(Provided text begins)
Realism and its variants remain one of the dominant theories of international relations. Why? Because it engages with war and conflict, regular conditions of the international system.
Also, because the Westphalian state system is its point of departure, a system created by the Treaties of Osnabruck and Münster, which together form the ‘Peace of Westphalia’ (1648), that ended the ‘Thirty Years War’ and were crucial in delimiting the political rights and authority of European monarchs.
Among others, the treaties granted monarchs rights to maintain standing armies, build fortifications, and levy taxes, thus privileging sovereignty.
Since then these rights have become the staple of most states.
While realism has different variants, it shares some core principles and understandings of international relations.
Chief among these are: states are the main actors of the international system, the state’s first law of motion is to define and protect its national interest, state survival and self-help – notions that derive from classical realists such as Thucydides and Niccoló Machiavelli and structural realists such as Kenneth Waltz.
Power is the defining concept of international relations and military power is its most important embodiment.
Sovereignty is inextricably linked to forms of statism – the core mantra of realism.
‘DESTRUCTIVE REALISM’
This incomplete framing provides a wider intellectual canvas against which the United States’ (US) international relations under Donald Trump should be seen.
While the US has pursued different variants of realism for several decades, Trump pursues a particular and destructive brand of realism – that of a ‘predatory hegemon’ as Stephen M Walt of the Harvard Kennedy School recently argued in Foreign Affairs.
Predatory hegemons, as Walt says, use their power to “extract concessions, tribute, and displays of deference from both allies and adversaries, pursuing short-term gains in what it sees as a purely zero-sum world”.
Under Trump, the United States behaves like an apex predator.
Since the founding of the United Nations, the broad architecture of world politics has gone from the bipolarity of the former Cold War to the unipolar moment, dominated by the US, to today’s asymmetric multipolarity.
Walt shows how the US’s ‘grand strategy’ has shifted along with such reconfigurations.
Invoking the metaphor of a “big, beautiful department store” (remember Trump referring to Gaza as “a beautiful piece of real estate”), Trump’s transactional approach, as Walt shows, is anchored in a misguided belief that the United States “has enormous and enduring leverage over nearly every country in the world”.
Typical of predatory hegemons, Trump tries to structure transactions with other states and regions in “a purely zero-sum fashion, so that the benefits are always distributed in its favour”.
In contrast, benign hegemons impose unfair burdens on their allies only when necessary because they believe their security and welfare are enhanced when their allies and partners prosper.
Predatory hegemons rely on their coercive power to dominate and force others into submission. Dependence and geopolitics trump complex interdependence.
HISTORICALLY SPEAKING
Predatory hegemons are not new – as evidenced by colonialism, imperialism, Nazi Germany and the Soviet Union’s relations with its former Warsaw Pact allies.
Such hegemons all viewed bilateral relations as zero-sum and constructed exploitative core-periphery networks of dominance and submission.
The mentality of ‘might is right’ pervaded their interactions with the world system.
(Provided text ends)
> [Work instruction]: Copy the text above on realism and Trump's foreign policy word for word, from "Predatory hegemons, as" to "an apex predator.".
(Dataset extract begins)
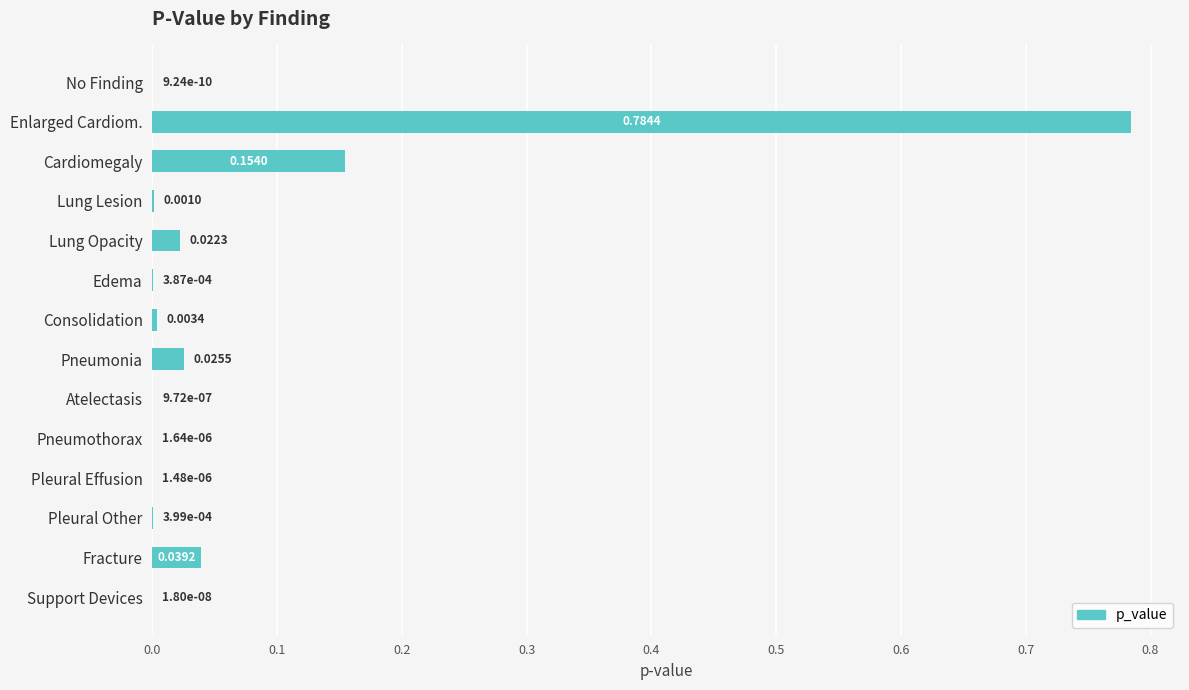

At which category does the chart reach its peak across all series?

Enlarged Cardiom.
(Dataset extract ends)
(Dataset extract begins)
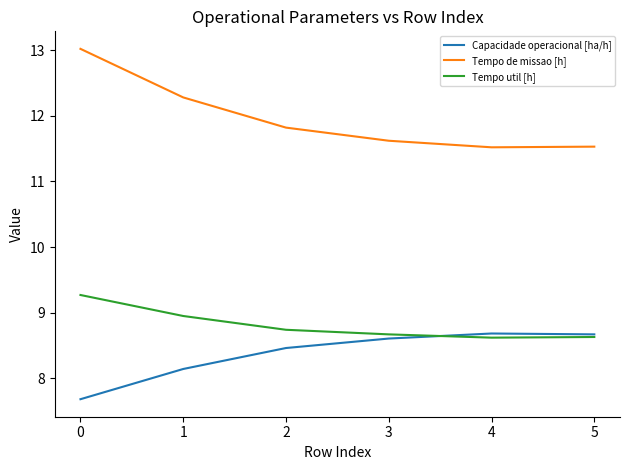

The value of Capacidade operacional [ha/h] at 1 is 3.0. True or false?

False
(Dataset extract ends)
> [Answer to the exercise]:
Predatory hegemons, as Walt says, use their power to “extract concessions, tribute, and displays of deference from both allies and adversaries, pursuing short-term gains in what it sees as a purely zero-sum world”.
Under Trump, the United States behaves like an apex predator.